On January 12, 2016, Judge Engelmayer of the Southern District of New York dismissed a lawsuit against JP Morgan which alleged the bank (and some of its subsidiaries) monopolized silver futures spread trading in late 2010 and early 2011. The court's decision in Shak v. JPMorgan Chase & Co., S.D.N.Y., No. 1:15-cv-00992-PAE, affirmed that plaintiffs can properly plead a Section 2 monopolization claim under the Sherman Act without precisely defining the relevant market if there is sufficient direct evidence that the defendant controlled price or excluded competition in a relevant market. The court explicitly held that evidence of market manipulation by a dominant player in a commodities market could be enough to prove market power. However, the Court found that plaintiffs failed to adequately plead the second element of a monopolization claim, exclusionary conduct, because they were unable to show that JP Morgan's conduct was anything other than "gloves-off, hard-nosed market competition."

The plaintiffs in the lawsuit, independent silvers futures traders, allege that JP Morgan placed "uneconomic orders" before the close of trading to influence settlement prices and benefit their positions. These allegedly uneconomic orders benefited JP Morgan's position by causing "backwardation"—a rare market condition where futures contracts with nearer delivery dates of a commodity cost more than contracts with further off delivery dates. The plaintiffs claimed they were harmed by this artificial market movement because it pressured them to liquidate their silver spread positions in transactions where JP Morgan was allegedly the counterparty.

The defendants first attempted to rebut the monopolization claim by arguing that the complaint did not establish that JP Morgan had monopoly power in a relevant market. The Court agreed that the plaintiffs' definition of the relevant market as "silver futures spread market and in particular the 'long-dated' silver futures spread market" was "implausible" because there was no explanation why "physical silver or other silver derivatives products are not interchangeable." However, while plaintiffs did not properly plead market power by the "conventional means," the Court held that when market power is pled through direct evidence, the plaintiff is not required to "define the market with the same precision and punctiliousness (e.g. to exclude potential interchangeable products) that a plaintiff who alleges monopoly power solely by means of alleging the defendant's market share must."

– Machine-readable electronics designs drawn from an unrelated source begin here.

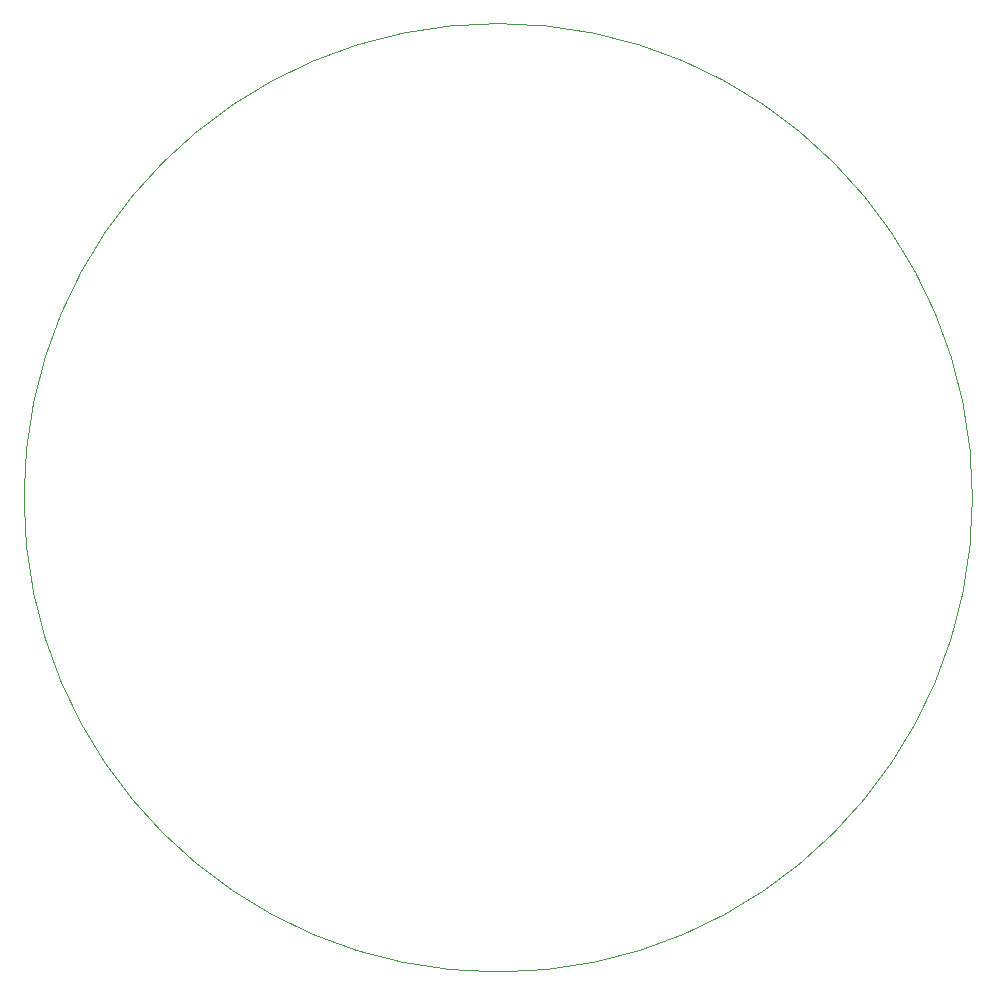
<source format=gbr>
G04 #@! TF.GenerationSoftware,KiCad,Pcbnew,(5.1.5)-3*
G04 #@! TF.CreationDate,2020-06-04T15:01:54+02:00*
G04 #@! TF.ProjectId,StepperClockK02,53746570-7065-4724-936c-6f636b4b3032,v1.0*
G04 #@! TF.SameCoordinates,Original*
G04 #@! TF.FileFunction,Profile,NP*
%FSLAX46Y46*%
G04 Gerber Fmt 4.6, Leading zero omitted, Abs format (unit mm)*
G04 Created by KiCad (PCBNEW (5.1.5)-3) date 2020-06-04 15:01:54*
%MOMM*%
%LPD*%
G04 APERTURE LIST*
%ADD10C,0.050000*%
G04 APERTURE END LIST*
D10*
X140675800Y-142860740D02*
G75*
G03X140675800Y-142860740I-40150000J0D01*
G01*
M02*

</source>
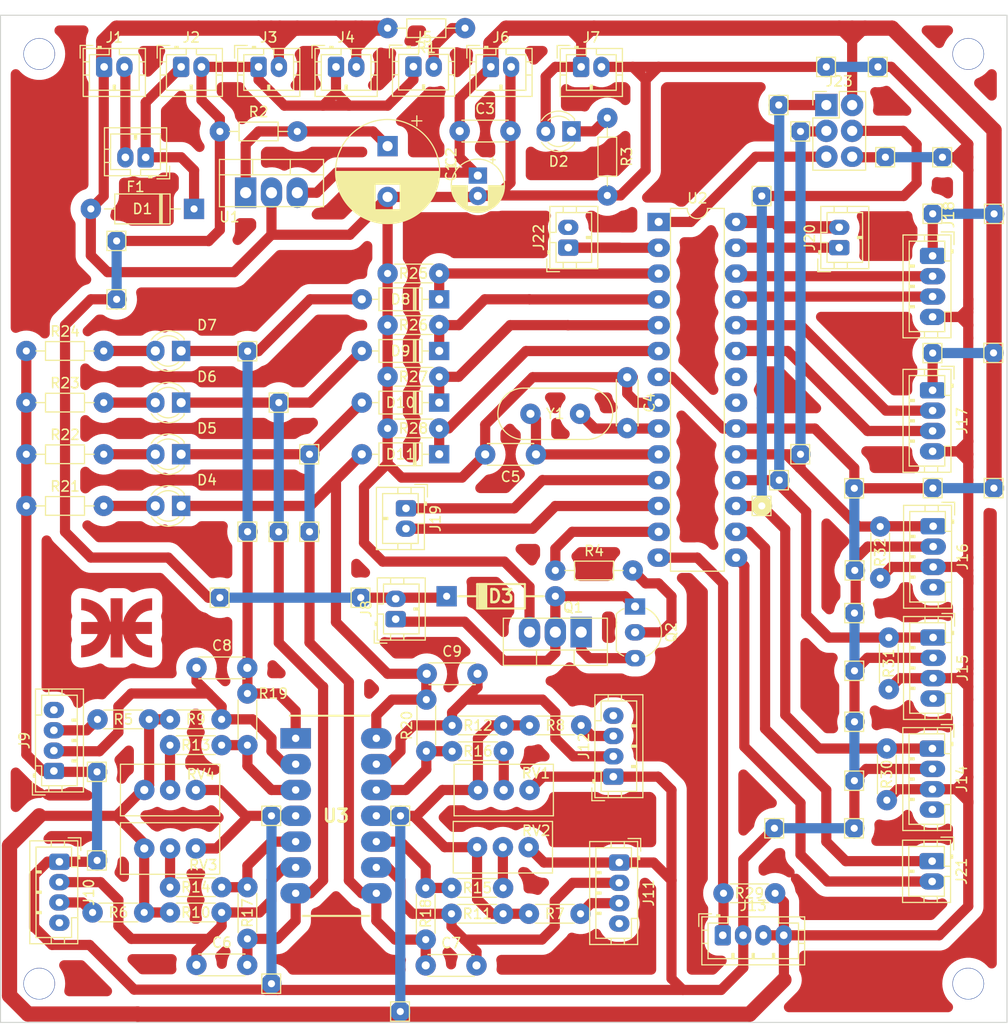
<source format=kicad_pcb>
(kicad_pcb (version 20211014) (generator pcbnew)

  (general
    (thickness 1.6)
  )

  (paper "A4" portrait)
  (layers
    (0 "F.Cu" signal)
    (31 "B.Cu" signal)
    (32 "B.Adhes" user "B.Adhesive")
    (33 "F.Adhes" user "F.Adhesive")
    (34 "B.Paste" user)
    (35 "F.Paste" user)
    (36 "B.SilkS" user "B.Silkscreen")
    (37 "F.SilkS" user "F.Silkscreen")
    (38 "B.Mask" user)
    (39 "F.Mask" user)
    (40 "Dwgs.User" user "User.Drawings")
    (41 "Cmts.User" user "User.Comments")
    (42 "Eco1.User" user "User.Eco1")
    (43 "Eco2.User" user "User.Eco2")
    (44 "Edge.Cuts" user)
    (45 "Margin" user)
    (46 "B.CrtYd" user "B.Courtyard")
    (47 "F.CrtYd" user "F.Courtyard")
    (48 "B.Fab" user)
    (49 "F.Fab" user)
    (50 "User.1" user)
    (51 "User.2" user)
    (52 "User.3" user)
    (53 "User.4" user)
    (54 "User.5" user)
    (55 "User.6" user)
    (56 "User.7" user)
    (57 "User.8" user)
    (58 "User.9" user)
  )

  (setup
    (stackup
      (layer "F.SilkS" (type "Top Silk Screen"))
      (layer "F.Paste" (type "Top Solder Paste"))
      (layer "F.Mask" (type "Top Solder Mask") (thickness 0.01))
      (layer "F.Cu" (type "copper") (thickness 0.035))
      (layer "dielectric 1" (type "core") (thickness 1.51) (material "FR4") (epsilon_r 4.5) (loss_tangent 0.02))
      (layer "B.Cu" (type "copper") (thickness 0.035))
      (layer "B.Mask" (type "Bottom Solder Mask") (thickness 0.01))
      (layer "B.Paste" (type "Bottom Solder Paste"))
      (layer "B.SilkS" (type "Bottom Silk Screen"))
      (copper_finish "None")
      (dielectric_constraints no)
    )
    (pad_to_mask_clearance 0)
    (pcbplotparams
      (layerselection 0x00010fc_ffffffff)
      (disableapertmacros false)
      (usegerberextensions false)
      (usegerberattributes true)
      (usegerberadvancedattributes true)
      (creategerberjobfile true)
      (svguseinch false)
      (svgprecision 6)
      (excludeedgelayer true)
      (plotframeref false)
      (viasonmask false)
      (mode 1)
      (useauxorigin false)
      (hpglpennumber 1)
      (hpglpenspeed 20)
      (hpglpendiameter 15.000000)
      (dxfpolygonmode true)
      (dxfimperialunits true)
      (dxfusepcbnewfont true)
      (psnegative false)
      (psa4output false)
      (plotreference true)
      (plotvalue true)
      (plotinvisibletext false)
      (sketchpadsonfab false)
      (subtractmaskfromsilk false)
      (outputformat 1)
      (mirror false)
      (drillshape 0)
      (scaleselection 1)
      (outputdirectory "./")
    )
  )

  (net 0 "")
  (net 1 "Net-(C1-Pad1)")
  (net 2 "+12V")
  (net 3 "+5V")
  (net 4 "/XTAL1")
  (net 5 "/XTAL2")
  (net 6 "Net-(C6-Pad1)")
  (net 7 "Net-(C6-Pad2)")
  (net 8 "Net-(C7-Pad1)")
  (net 9 "Net-(C7-Pad2)")
  (net 10 "Net-(C8-Pad1)")
  (net 11 "Net-(C8-Pad2)")
  (net 12 "Net-(C9-Pad1)")
  (net 13 "Net-(C9-Pad2)")
  (net 14 "Net-(D1-Pad1)")
  (net 15 "Net-(D2-Pad1)")
  (net 16 "Net-(D3-Pad2)")
  (net 17 "Net-(D4-Pad2)")
  (net 18 "Net-(D5-Pad2)")
  (net 19 "Net-(D6-Pad2)")
  (net 20 "Net-(D7-Pad2)")
  (net 21 "/PD1 LINEA")
  (net 22 "/PD2 LINEA")
  (net 23 "/PD3 LINEA")
  (net 24 "/PD4 LINEA")
  (net 25 "Net-(F1-Pad2)")
  (net 26 "Net-(J5-Pad2)")
  (net 27 "Net-(J9-Pad3)")
  (net 28 "Net-(J10-Pad3)")
  (net 29 "Net-(J11-Pad3)")
  (net 30 "Net-(J12-Pad3)")
  (net 31 "/PB0 OP LATERAL")
  (net 32 "/PB3 OP LATERAL (ICSP_MOSI)")
  (net 33 "/PB4 OP LATERAL (ICSP_MISO)")
  (net 34 "/PB5 OP LATERAL (ICSP_SCK)")
  (net 35 "/PC0 US LATERAL (TRGR)")
  (net 36 "/PC1 US LATERAL (ECHO)")
  (net 37 "/PC2 US LATERAL (TRGR)")
  (net 38 "/PC3 US LATERAL (ECHO)")
  (net 39 "/PD5 GIRO 1A")
  (net 40 "/PD6 GIRO 1B")
  (net 41 "/PB1 GIRO 2A")
  (net 42 "/PB2 GIRO 2B")
  (net 43 "/PC4 ENABLE 1")
  (net 44 "/PC5 ENABLE 2")
  (net 45 "/RESET")
  (net 46 "Net-(Q1-Pad1)")
  (net 47 "Net-(Q2-Pad2)")
  (net 48 "Net-(R13-Pad1)")
  (net 49 "Net-(R13-Pad2)")
  (net 50 "Net-(R14-Pad1)")
  (net 51 "Net-(R14-Pad2)")
  (net 52 "Net-(R15-Pad1)")
  (net 53 "Net-(R15-Pad2)")
  (net 54 "Net-(R16-Pad1)")
  (net 55 "Net-(R16-Pad2)")
  (net 56 "unconnected-(U2-Pad21)")
  (net 57 "Earth")
  (net 58 "/PD7 BOBINA")
  (net 59 "/PD0 ")

  (footprint "Connector_JST:JST_PH_B4B-PH-K_1x04_P2.00mm_Vertical" (layer "F.Cu") (at 117.191772 86.603133 -90))

  (footprint "Capacitor_THT:C_Disc_D4.3mm_W1.9mm_P5.00mm" (layer "F.Cu") (at 78.1049 68.593555 180))

  (footprint "Capacitor_THT:C_Disc_D4.3mm_W1.9mm_P5.00mm" (layer "F.Cu") (at 70.594281 36.793288))

  (footprint "Resistor_THT:R_Axial_DIN0204_L3.6mm_D1.6mm_P5.08mm_Horizontal" (layer "F.Cu") (at 63.5 66.04))

  (footprint "Connector_Pin:Pin_D0.7mm_L6.5mm_W1.8mm_FlatFork" (layer "F.Cu") (at 46.99 82.687088))

  (footprint "Resistor_THT:R_Axial_DIN0204_L3.6mm_D1.6mm_P5.08mm_Horizontal" (layer "F.Cu") (at 74.93 97.79 180))

  (footprint "LED_THT:LED_D3.0mm" (layer "F.Cu") (at 43.18 73.66 180))

  (footprint "Connector_JST:JST_PH_B4B-PH-K_1x04_P2.00mm_Vertical" (layer "F.Cu") (at 96.489877 115.888039))

  (footprint "Resistor_THT:R_Axial_DIN0204_L3.6mm_D1.6mm_P5.08mm_Horizontal" (layer "F.Cu") (at 34.947413 94.657044))

  (footprint "Connector_Pin:Pin_D0.7mm_L6.5mm_W1.8mm_FlatFork" (layer "F.Cu") (at 117.152686 44.9288))

  (footprint "Connector_Pin:Pin_D0.7mm_L6.5mm_W1.8mm_FlatFork" (layer "F.Cu") (at 109.45085 84.199576))

  (footprint "Package_TO_SOT_THT:TO-220-3_Vertical" (layer "F.Cu") (at 82.55 86.073927 180))

  (footprint "Connector_Pin:Pin_D0.7mm_L6.5mm_W1.8mm_FlatFork" (layer "F.Cu") (at 100.33 43.18))

  (footprint "Resistor_THT:R_Axial_DIN0204_L3.6mm_D1.6mm_P5.08mm_Horizontal" (layer "F.Cu") (at 42.082007 94.6513))

  (footprint "Connector_Pin:Pin_D0.7mm_L6.5mm_W1.8mm_FlatFork" (layer "F.Cu") (at 112.495577 39.361879))

  (footprint "Resistor_THT:R_Axial_DIN0204_L3.6mm_D1.6mm_P7.62mm_Horizontal" (layer "F.Cu") (at 27.94 73.66))

  (footprint "Connector_Pin:Pin_D0.7mm_L6.5mm_W1.8mm_FlatFork" (layer "F.Cu") (at 109.482464 80.004312))

  (footprint "Resistor_THT:R_Axial_DIN0204_L3.6mm_D1.6mm_P5.08mm_Horizontal" (layer "F.Cu") (at 42.082007 97.1913))

  (footprint "Connector_Pin:Pin_D0.7mm_L6.5mm_W1.8mm_FlatFork" (layer "F.Cu") (at 106.68 30.48))

  (footprint "Diode_THT:D_DO-35_SOD27_P7.62mm_Horizontal" (layer "F.Cu") (at 68.58 53.34 180))

  (footprint "Connector_JST:JST_PH_B4B-PH-K_1x04_P2.00mm_Vertical" (layer "F.Cu") (at 117.196848 75.66218 -90))

  (footprint "Graphics:PCB_Logo" (layer "F.Cu") (at 36.83 85.656398 90))

  (footprint "Connector_Pin:Pin_D0.7mm_L6.5mm_W1.8mm_FlatFork" (layer "F.Cu") (at 123.174817 71.910149))

  (footprint "Connector_JST:JST_PH_B2B-PH-K_1x02_P2.00mm_Vertical" (layer "F.Cu") (at 107.95 48.26 90))

  (footprint "Connector_Pin:Pin_D0.7mm_L6.5mm_W1.8mm_FlatFork" (layer "F.Cu") (at 101.575638 105.361277))

  (footprint "SamacSys_Parts:DIOAD1070W78L470D235P" (layer "F.Cu") (at 74.660997 82.544826))

  (footprint "Package_TO_SOT_THT:TO-92_Inline_Wide" (layer "F.Cu") (at 87.858914 83.55617 -90))

  (footprint "Package_TO_SOT_THT:TO-220-3_Vertical" (layer "F.Cu") (at 49.53 42.855))

  (footprint "Connector_Pin:Pin_D0.7mm_L6.5mm_W1.8mm_FlatFork" (layer "F.Cu") (at 123.137219 58.610699))

  (footprint "Diode_THT:D_DO-41_SOD81_P10.16mm_Horizontal" (layer "F.Cu") (at 44.45 44.45 180))

  (footprint "Connector_Pin:Pin_D0.7mm_L6.5mm_W1.8mm_FlatFork" (layer "F.Cu") (at 36.83 53.34))

  (footprint "Connector_Pin:Pin_D0.7mm_L6.5mm_W1.8mm_FlatFork" (layer "F.Cu") (at 49.722366 58.444017))

  (footprint "Connector_Pin:Pin_D0.7mm_L6.5mm_W1.8mm_FlatFork" (layer "F.Cu") (at 109.428219 105.366028))

  (footprint "Resistor_THT:R_Axial_DIN0204_L3.6mm_D1.6mm_P5.08mm_Horizontal" (layer "F.Cu") (at 101.64 111.76 180))

  (footprint "Resistor_THT:R_Axial_DIN0204_L3.6mm_D1.6mm_P5.08mm_Horizontal" (layer "F.Cu") (at 74.869791 111.233898 180))

  (footprint "Package_DIP:DIP-28_W7.62mm" (layer "F.Cu") (at 90.18 45.73))

  (footprint "Resistor_THT:R_Axial_DIN0204_L3.6mm_D1.6mm_P7.62mm_Horizontal" (layer "F.Cu") (at 27.94 63.5))

  (footprint "Connector_JST:JST_PH_B2B-PH-K_1x02_P2.00mm_Vertical" (layer "F.Cu") (at 50.8 30.48))

  (footprint "Connector_JST:JST_PH_B4B-PH-K_1x04_P2.00mm_Vertical" (layer "F.Cu") (at 86.299791 108.733898 -90))

  (footprint "Connector_JST:JST_PH_B2B-PH-K_1x02_P2.00mm_Vertical" (layer "F.Cu") (at 82.55 30.48))

  (footprint "Resistor_THT:R_Axial_DIN0204_L3.6mm_D1.6mm_P5.08mm_Horizontal" (layer "F.Cu") (at 63.5 60.96))

  (footprint "Connector_Pin:Pin_D0.7mm_L6.5mm_W1.8mm_FlatFork" (layer "F.Cu") (at 102.00196 34.232312))

  (footprint "Connector_JST:JST_PH_B2B-PH-K_1x02_P2.00mm_Vertical" (layer "F.Cu") (at 64.294955 84.797665 90))

  (footprint "Resistor_THT:R_Axial_DIN0204_L3.6mm_D1.6mm_P5.08mm_Horizontal" (layer "F.Cu") (at 42.082007 111.1613))

  (footprint "Connector_JST:JST_PH_B2B-PH-K_1x02_P2.00mm_Vertical" (layer "F.Cu")
    (tedit 5B7745C2) (tstamp 52f3d7bd-b940-4cd0-842f-9054a2bcc150)
    (at 73.66 30.48)
    (descr "JST PH series connector, B2B-PH-K (http://www.jst-mfg.com/product/pdf/eng/ePH.pdf), generated with kicad-footprint-generator")
    (tags "connector JST PH side entry")
    (property "Sheetfile" "Sumo.kicad_sch")
    (property "Sheetname" "")
    (path "/86542a04-20c3-400e-ba93-c8c274577ffc")
    (attr through_hole)
    (fp_text reference "J6" (at 1 -2.9) (layer "F.SilkS")
      (effects (font (size 1 1) (thickness 0.15)))
      (tstamp f2ebcadd-1ee5-4550-afd2-b2bba755ec8a)
    )
    (fp_text value "Conn_01x02" (at 1 4) (layer "F.Fab")
      (effects (font (size 1 1) (thickness 0.15)))
      (tstamp 7e370321-411c-4faa-9e77-2dde0fcf5566)
    )
    (fp_text user "${REFERENCE}" (at 1 1.5) (layer "F.Fab")
      (effects (font (size 1 1) (thickness 0.15)))
      (tstamp a55457f9-c97a-48f3-9b57-1043eee1ee75)
    )
    (fp_line (start 3.45 2.3) (end 3.45 -1.2) (layer "F.SilkS") (width 0.12) (tstamp 06170acb-88bf-42d4-a40c-4035c24409cd))
    (fp_line (start 4.06 2.91) (end 4.06 -1.81) (layer "F.SilkS") (width 0.12) (tstamp 089becd7-dee3-4d8b-ab7a-917ae3e32cb5))
    (fp_line (start -0.3 -1.81) (end -0.3 -2.01) (layer "F.SilkS") (width 0.12) (tstamp 11a743bb-84c8-4b6a-95aa-2d6fdb2e8b83))
    (fp_line (start 0.5 -1.81) (end 0.5 -1.2) (layer "F.SilkS") (width 0.12) (tstamp 1b87258b-5a82-4332-9d7b-b0e3899da6ff))
    (fp_line (start 4.06 0.8) (end 3.45 0.8) (layer "F.SilkS") (width 0.12) (tstamp 1b874484-d6c0-4455-865c-a81c7080046a))
    (fp_line (start -0.3 -1.91) (end -0.6 -1.91) (layer "F.SilkS") (width 0.12) (tstamp 29bfc188-bd39-4737-bc8e-cd600b3d9988))
    (fp_line (start -2.06 2.91) (end 4.06 2.91) (layer "F.SilkS") (width 0.12) (tstamp 2dc88b30-e8df-405f-ac8c-0c2655c86dd0))
    (fp_line (start 4.06 -1.81) (end -2.06 -1.81) (layer "F.SilkS") (width 0.12) (tstamp 2f8f40b4-e9e5-4b03-8671-53236a285294))
    (fp_line (start 0.5 -1.2) (end -1.45 -1.2) (layer "F.SilkS") (width 0.12) (tstamp 33ab9b72-c7e9-4663-9af3-1e03df105b1e))
    (fp_line (start 1 2.3) (end 1 1.8) (layer "F.SilkS") (width 0.12) (tstamp 367bbef3-9d1c-4a68-a615-fd1a27e2df8c))
    (fp_line (start 0.9 2.3) (end 0.9 1.8) (layer "F.SilkS") (width 0.12) (tstamp 38587e91-15eb-46b9-ac1d-7b1633ed16a1))
    (fp_line (start -0.3 -2.01) (end -0.6 -2.01) (layer "F.SilkS") (width 0.12) (tstamp 60b54f20-06b7-49bc-8b2b-edc1a4687c64))
    (fp_line (start 1.5 -1.2) (end 1.5 -1.81) (layer "F.SilkS") (width 0.12) (tstamp 7472215f-df1f-4c28-a05b-053ae2e6b36e))
    (fp_line (start 3.45 -1.2) (end 1.5 -1.2) (layer "F.SilkS") (width 0.12) (tstamp 83b161b5-d926-4b41-b98b-b5043eb272c9))
    (fp_line (start 0.9 1.8) (end 1.1 1.8) (layer "F.SilkS") (width 0.12) (tstamp 8d06afde-5de9-4e10-9173-5218f584f2c1))
    (fp_line (start -2.06 -0.5) (end -1.45 -0.5) (layer "F.SilkS") (width 0.12) (tstamp ac54b1b4-b152-4b06-bbea-ba2acd5f81db))
    (fp_line (start -1.45 -1.2) (end -1.45 2.3) (layer "F.SilkS") (width 0.12) (tstamp b6129df0-35ed-4b7a-bb2c-d1ddb4a61c18))
    (fp_line (start -0.6 -2.01) (end -0.6 -1.81) (layer "F.SilkS") (width 0.12) (tstamp bc1c92da-2b1b-4872-b550-329910a12fc3))
    (fp_line (start -2.36 -2.11) (end -2.36 -0.86) (layer "F.SilkS") (width 0.12) (tstamp bf698a8d-b4dc-4aae-b69d-e338b5f83f9e))
    (fp_line (start -2.06 0.8) (end -1.45 0.8) (layer "F.SilkS") (width 0.12) (tstamp cd2c9de5-ac06-4d55-aac9-f26e74cb322d))
    (fp_line (start -1.45 2.3) (end 3.45 2.3) (layer "F.SilkS") (width 0.12) (tstamp dcf6039d-1fc6-453c-bc7d-a0128f16c482))
    (fp_line (start -2.06 -1.81) (end -2.06 2.91) (layer "F.SilkS")
... [887157 chars truncated]
</source>
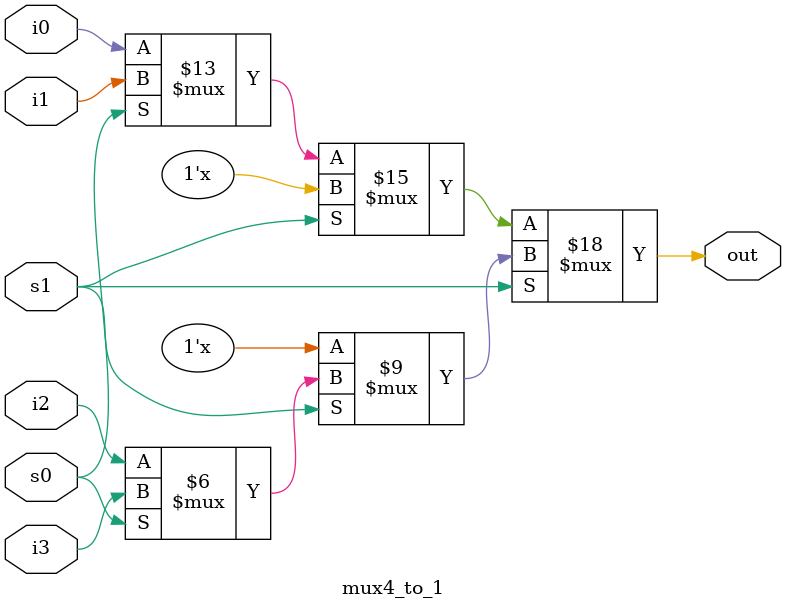
<source format=v>

module ans10;

reg I0,I1,I2,I3;
reg S0,S1;

wire OUT;

//monitor 
initial
$monitor($time," I0:%b || I1:%b ||I2:%b || I3:%b || S0:%b || S1:%b || OUT:%b ",I0,I1,I2,I3,S0,S1,OUT);

//instantiation
mux4_to_1 m1(.out(OUT),.i0(I0),.i1(I1),.i2(I2),.i3(I3),.s0(S0),.s1(S1));

//stimulus generation
initial
begin
I0=1'b1;I1=1'b0;I2=1'b0;I3=1'b0;S1=1'b0;S0=1'b0; #10;
I0=1'b0;I1=1'b1;I2=1'b0;I3=1'b0;S1=1'b0;S0=1'b1; #10;
I0=1'b1;I1=1'b0;I2=1'b1;I3=1'b0;S1=1'b1;S0=1'b0; #10;
I0=1'b1;I1=1'b0;I2=1'b0;I3=1'b1;S1=1'b1;S0=1'b1; 
end

endmodule

module mux4_to_1(out,i0,i1,i2,i3,s0,s1);

output out;
input i0,i1,i2,i3;
input s0,s1;

reg out;

always@(i0 or i1 or i2 or i3 or s0 or s1)
if(s1==1'b0)begin
  if(s0==1'b0) 
    out=i0;
  else 
    out =i1;
end
else
begin
  if(s0==1'b0)
    out=i2;
  else 
    out =i3;
end

endmodule

</source>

Relying on two recent cases alleging monopolization in a commodities market (In re Crude Oil Commodity Futures Litig. 913 F. Supp. 2d 41 (S.D.N.Y. 2012) and In re Term Commodities Cotton Futures Litig., No. 12 Civ. 5126 (ALC), 2013 WL 9815198 (S.D.N.Y. Dec. 20, 2013)), the Court held that plaintiffs properly pled direct evidence of monopoly power because "concrete allegations of a dominant position in either a physical commodity or a related futures market, combined with significant pricing anomalies that are closely correlated with defendants' alleged conduct, may be sufficient to plead monopoly power."

The court still ultimately dismissed the plaintiffs' monopolization claims, though, because the plaintiffs failed to plead the second element of a monopolization claim: anticompetitive purpose. The complaint only offered "unacceptably vague" allegations of conduct and did not show that that conduct was intended to exclude competitors. Judge Engelmayer noted that the complaints in In re Crude Oil and In re Cotton Futures contained detailed allegations about "intentionally manipulative trading strategies," and the uneconomic nature of those strategies was "far more patent" because the defendants were suffering short-term losses to reap larger long-term gains. Conversely, these plaintiffs did not point to any specific actions by JP Morgan that were uneconomic and did not distinguish "JP Morgan's conduct from that of a rational, hard-nosed market actor."

The court granted the plaintiffs two weeks leave to file amended complaints to rehabilitate their Sherman Act § 2 claims by pleading additional facts. If no such complaints are filed, the dismissal will be with prejudice.